**TASK PROMPT**.
In the passage below on learning lessons from disasters, write out the words between "But even giving" and "may not now.", inclusive.

**TEXT PASSAGE**.
=== Section Start ===

Things will fail. Anything that can go wrong will go wrong - and usually at the point where we most need it not to. It's as if human life is organised to be blockbuster-ready.
But even giving our leaders the benefit of the doubt and knowing that every waking hour will have been dedicated to making lives better, the "lessons learned" message still falls at the first hurdle. Rarely, are the words "we've learned lessons" followed by the equally important "and this is how your lives will be better/safer/more secure" in the future. That's usually missing.
Time spent in the post-disaster classroom is of little value to those whose lives have been blighted through inaction or inappropriate action. It is of no comfort to those whose relatives and friends have died to know that those who might have suffered similar fates may not now.
Would it not be more reassuring to hear how every organisation is learning from other organisations' crises? As someone once noted, you've got to learn from other people's mistakes since there isn't time to learn from your own. And where you are forced to draw on your own experiences, it's sadly because something that has happened might have been avoided.
So when the next disaster occurs and there is a review, let's hear not just how they've learned lessons but also how it could have been so much worse had they not already taken on board all of the lessons from other similar problems over the past decade.
Let's see the evidence of anticipation and genuine improvements made without failure. Maybe then, it will sound like a genuine attempt to make things better - rather than just another line.

=== Section End ===

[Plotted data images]
=== Section Start ===

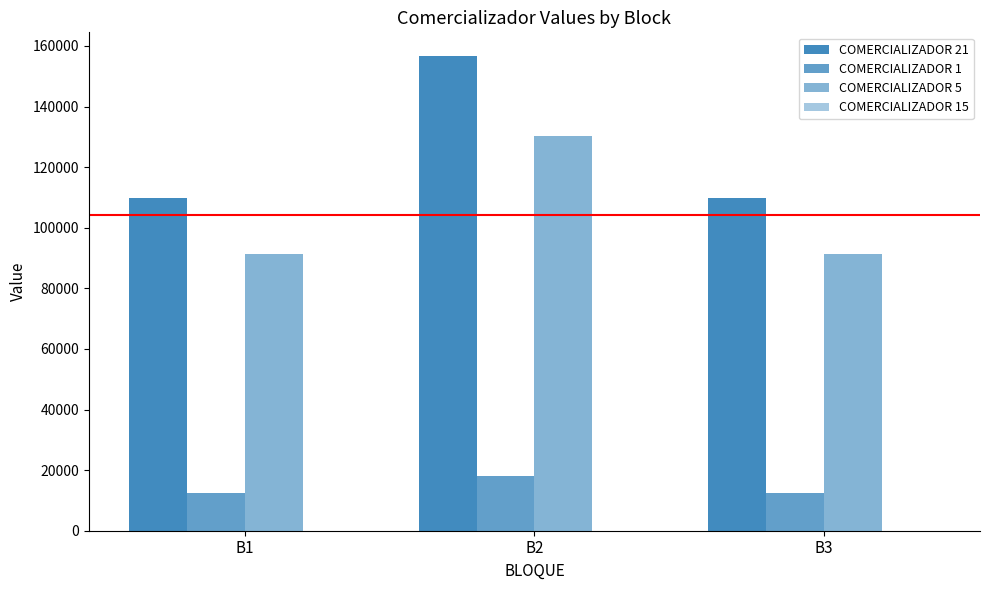

What value does the COMERCIALIZADOR 1 series have at B3?

12591.2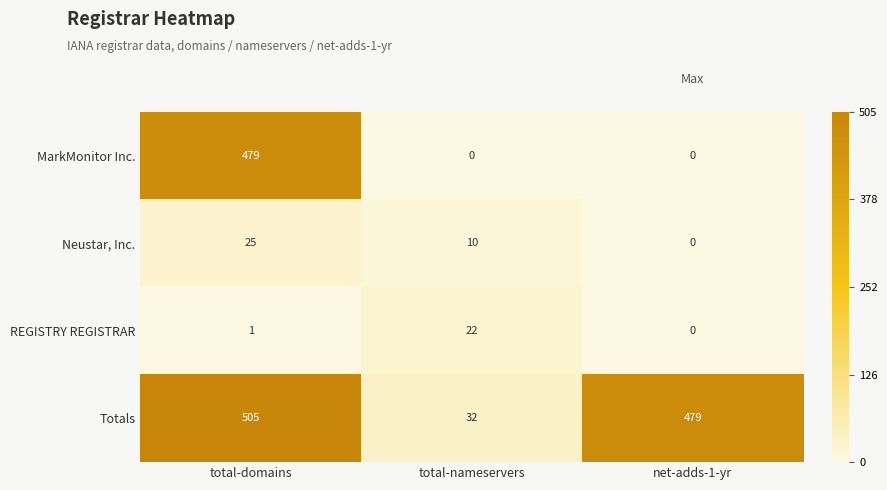

What is the total value across all series at net-adds-1-yr?

479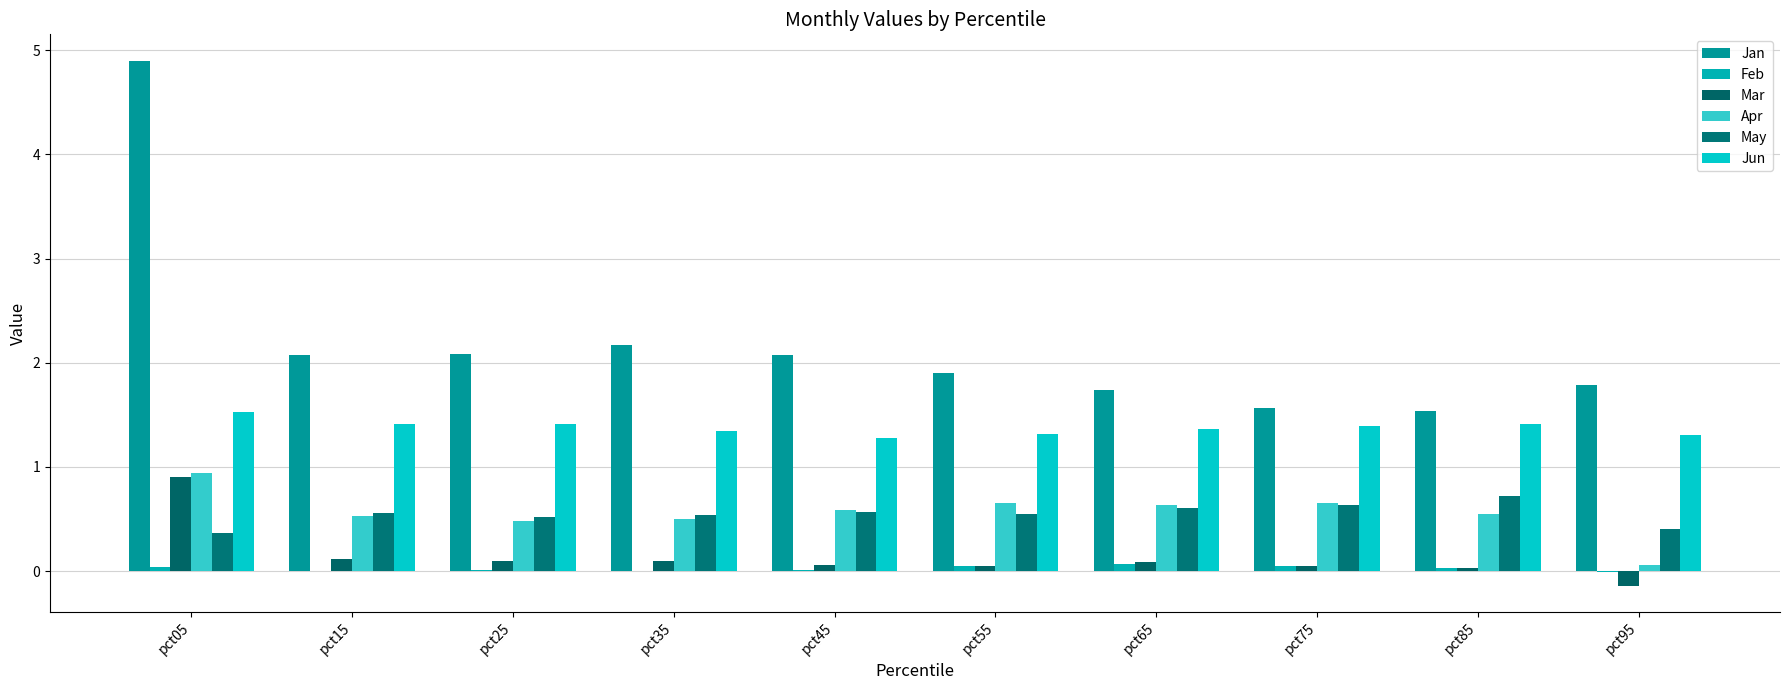

What are all the series names shown in the legend?

Jan, Feb, Mar, Apr, May, Jun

=== Section End ===

**WRITTEN ANSWER**.
But even giving our leaders the benefit of the doubt and knowing that every waking hour will have been dedicated to making lives better, the "lessons learned" message still falls at the first hurdle. Rarely, are the words "we've learned lessons" followed by the equally important "and this is how your lives will be better/safer/more secure" in the future. That's usually missing.
Time spent in the post-disaster classroom is of little value to those whose lives have been blighted through inaction or inappropriate action. It is of no comfort to those whose relatives and friends have died to know that those who might have suffered similar fates may not now.